Material shown:
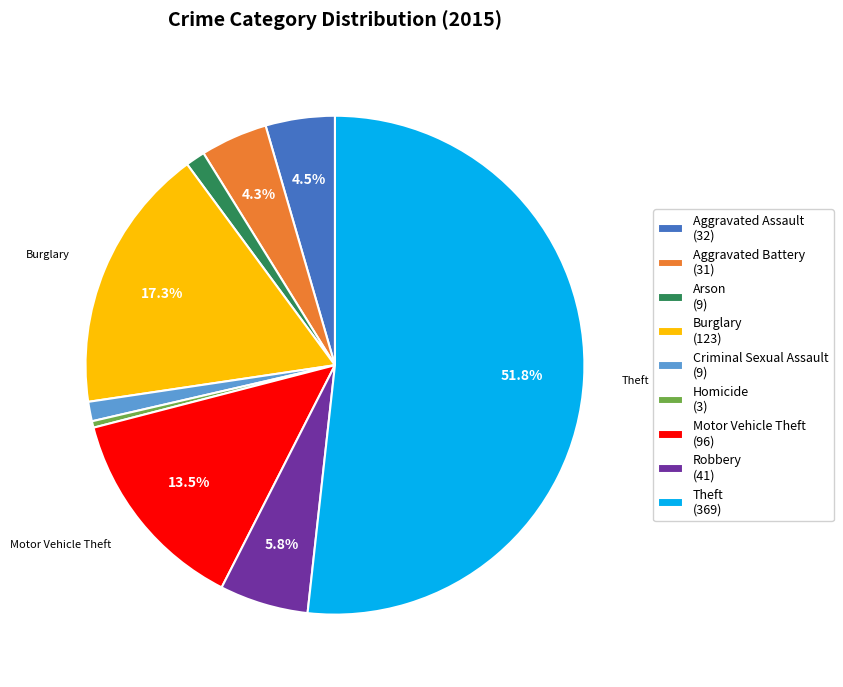

Which category has the smallest portion of the pie?

Homicide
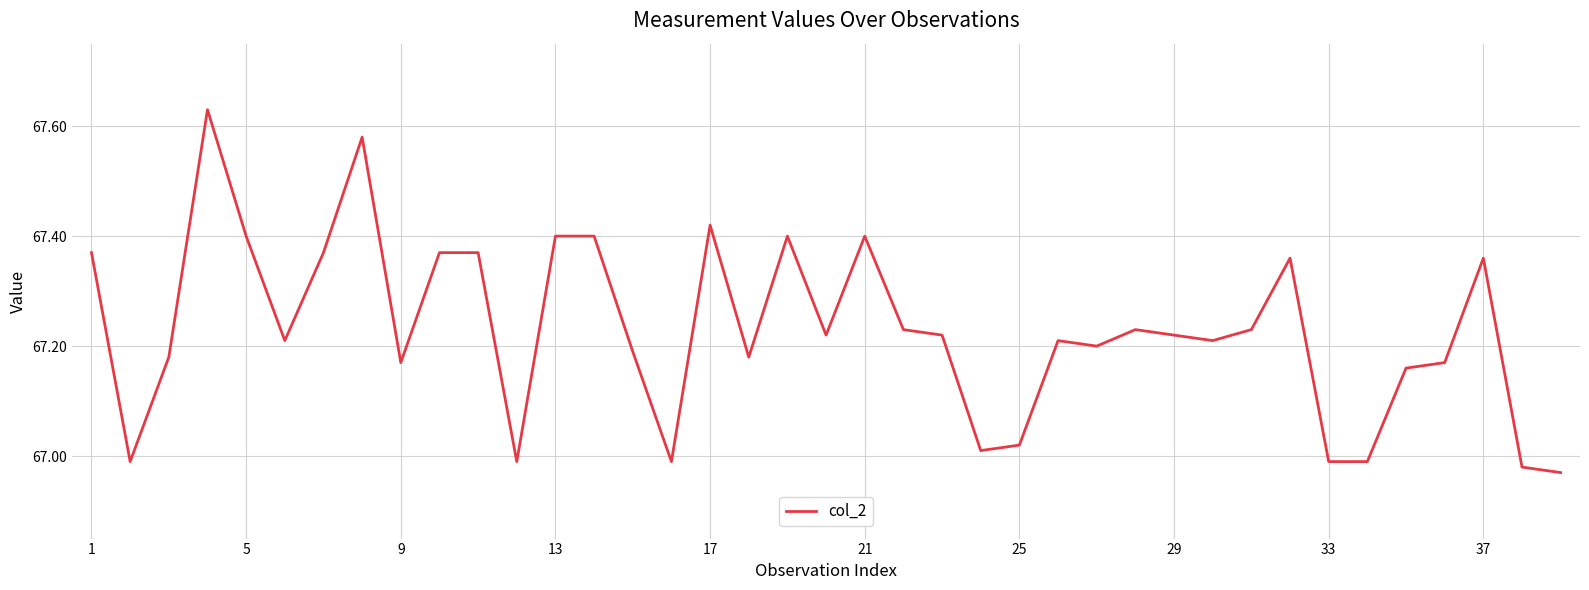

What is the difference between the maximum and minimum values?

0.7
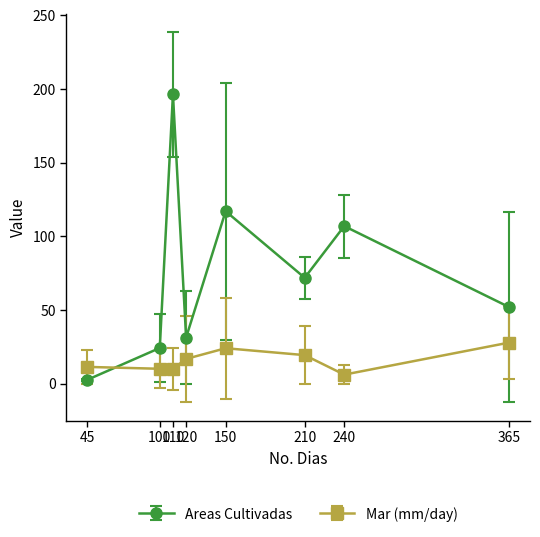

What is the value of the Areas Cultivadas point at the 3rd from the left?

196.4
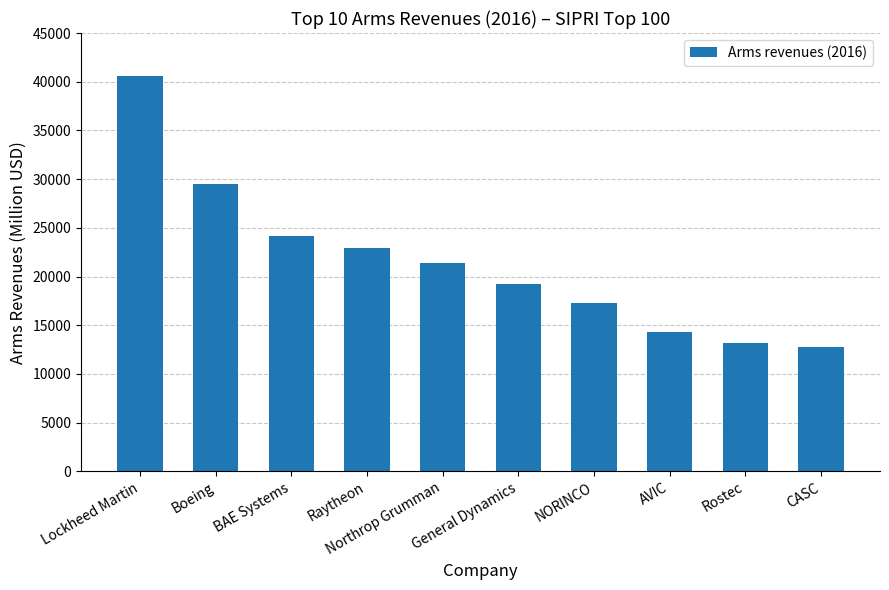

Are the bars horizontal?

No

Task: Copy out the material above again word for word, but leave out the pictures.

Task response:
Which category has the smallest portion of the pie?

Homicide

What is the difference between the maximum and minimum values?

0.7

What is the value of the Areas Cultivadas point at the 3rd from the left?

196.4

Are the bars horizontal?

No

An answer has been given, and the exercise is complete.